- Born: November 30, 1948 Oakland, California, U.S.
- Died: February 11, 2025 (aged 76)
- Known for: One of the youngest survivors of a transorbital lobotomy
- Spouse: Barbara Dully
- Children: 2

= Howard Dully =

American memoirist (1948–2025)

Howard Dully (November 30, 1948 – February 11, 2025) was an American memoirist who was one of the youngest survivors of the transorbital lobotomy, a procedure performed on him when he was 12 years old.

Dully received international attention in 2005, following the broadcasting of his story on National Public Radio. Subsequently, in 2007, he published a New York Times Best Seller memoir, My Lobotomy, a story of the hardships of his lobotomy, co-authored by Charles Fleming.

== Biography ==
Howard Dully was born on November 30, 1948, in Oakland, California, the eldest son of Rodney and June Louise Pierce Dully. Following the death of his mother from cancer in 1954, Dully's father married single mother Shirley Lucille Hardin in 1955.

Neurologist Walter Freeman had diagnosed Dully as suffering from childhood schizophrenia since age four, although numerous other medical and psychiatric professionals who had seen Dully did not detect a psychiatric disorder and instead blamed poor parenting by his stepmother. Freeman's notes stated that Dully's stepmother feared him, and that "He doesn't react either to love or to punishment... He objects to going to bed but then sleeps well. He does a good deal of daydreaming and when asked about it he says 'I don't know.' He turns the room's lights on when there is broad sunlight outside." In 1960, at 12 years of age, Dully was submitted by his father and stepmother for a trans-orbital lobotomy, performed by Freeman for $200. During the procedure, a long, sharp instrument called an orbitoclast was inserted through each of Dully's eye sockets 7 cm into his brain.

Dully was institutionalized for years as a juvenile in Agnews State Hospital as a minor; transferred to Rancho Linda School in San Jose, California, a school for children with behavior-related problems; incarcerated; and was eventually homeless and an alcoholic. After becoming sober and getting a college degree in computer information systems, he became a California state certified behind-the-wheel instructor for a school bus company in San Jose, California.

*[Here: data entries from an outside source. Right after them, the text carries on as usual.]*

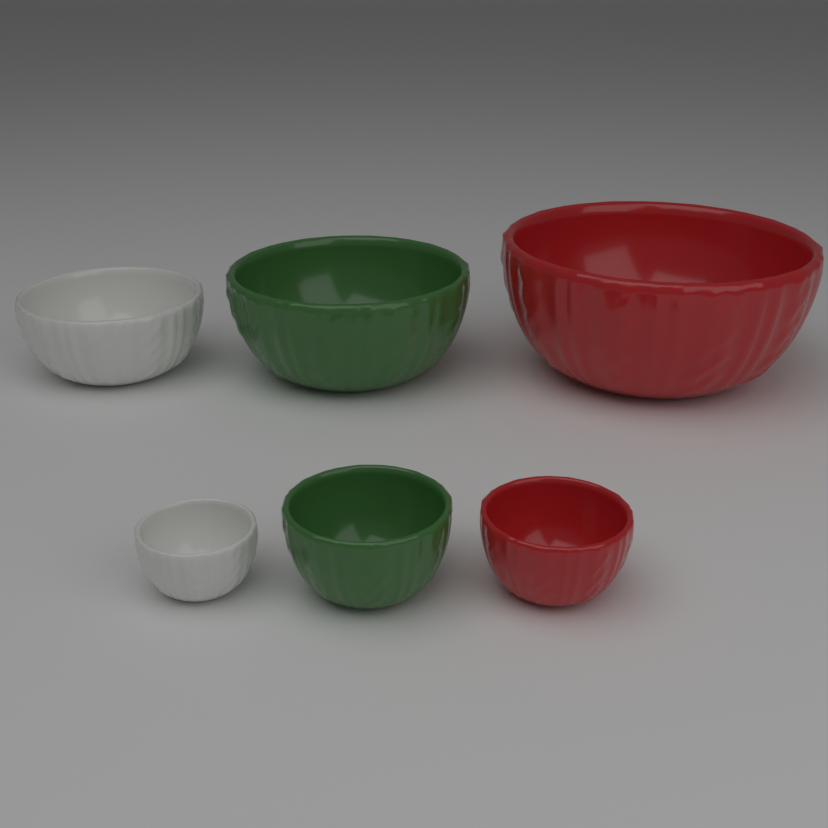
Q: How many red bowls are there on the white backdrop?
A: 2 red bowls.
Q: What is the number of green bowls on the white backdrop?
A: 2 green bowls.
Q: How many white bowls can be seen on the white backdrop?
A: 2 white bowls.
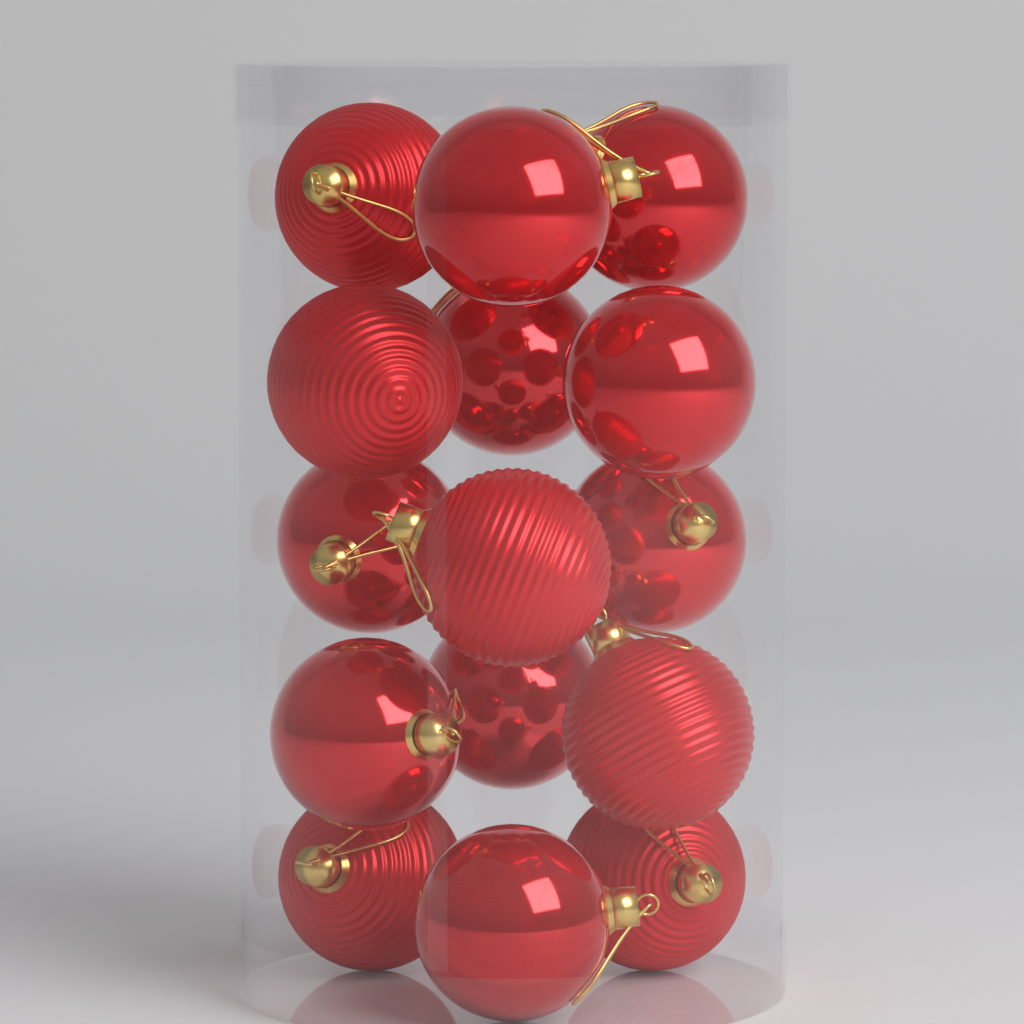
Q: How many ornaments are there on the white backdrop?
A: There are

In his 50s, with the assistance of National Public Radio producer David Isay, Dully started to research what had happened to him as a child. By this time, both his stepmother and Freeman were dead, and due to the aftereffects of the surgery, he was unable to rely on his own memories. He travelled the country with Isay and Piya Kochhar, speaking with members of his family, relatives of other lobotomy patients, and relatives of Freeman, and also gaining access to Freeman's archives. Dully first relayed his story on a National Public Radio broadcast in 2005, prior to co-authoring a memoir published in 2007.

== National Public Radio ==
On November 16, 2005, David Isay broadcast Dully's search as a Sound Portraits documentary on NPR. According to USA Today, the documentary, which The New York Times describes as "celebrated", "created a firestorm".

The broadcast, aired on All Things Considered, drew more listener response than any other program that had ever aired, and by May 2006, the Crown Publishing Group had negotiated worldwide rights to publish Howard Dully's story in book form.

== Memoir ==

In 2007, Dully published My Lobotomy, a memoir co-authored by Charles Fleming.

The memoir relates Howard Dully's experiences as a child, the effect of the procedure on his life, his efforts as an adult to discover why the medically unnecessary procedure was performed on him and the effect of the radio broadcast on his life.

The book was critically well received. The New York Times described it as "harrowing", "one of the saddest stories you'll ever read". USA Today called it "at once horrifying and inspiring". The San Francisco Chronicle critiqued it as "a gruesome but compulsively readable tale, ultimately redemptive". In the United Kingdom, The Observer characterized the book as "a forceful account of his survival" that "sheds light on the man who subjected him to one of the most brutal surgical procedures in medical history". The Times described it as "uncomfortable reading", noting that "[i]t is, given the circumstances, astonishingly free of rancour."

In the last section of the memoir, entitled "One Last Word", Dully compared his lobotomy to young children today who are diagnosed with depression, bipolar disorder or attention deficit hyperactivity disorder without a second opinion, and are subsequently overmedicated.

== Death ==

On March 11, 2025, it was announced that Dully had died on February 11, at the age of 76.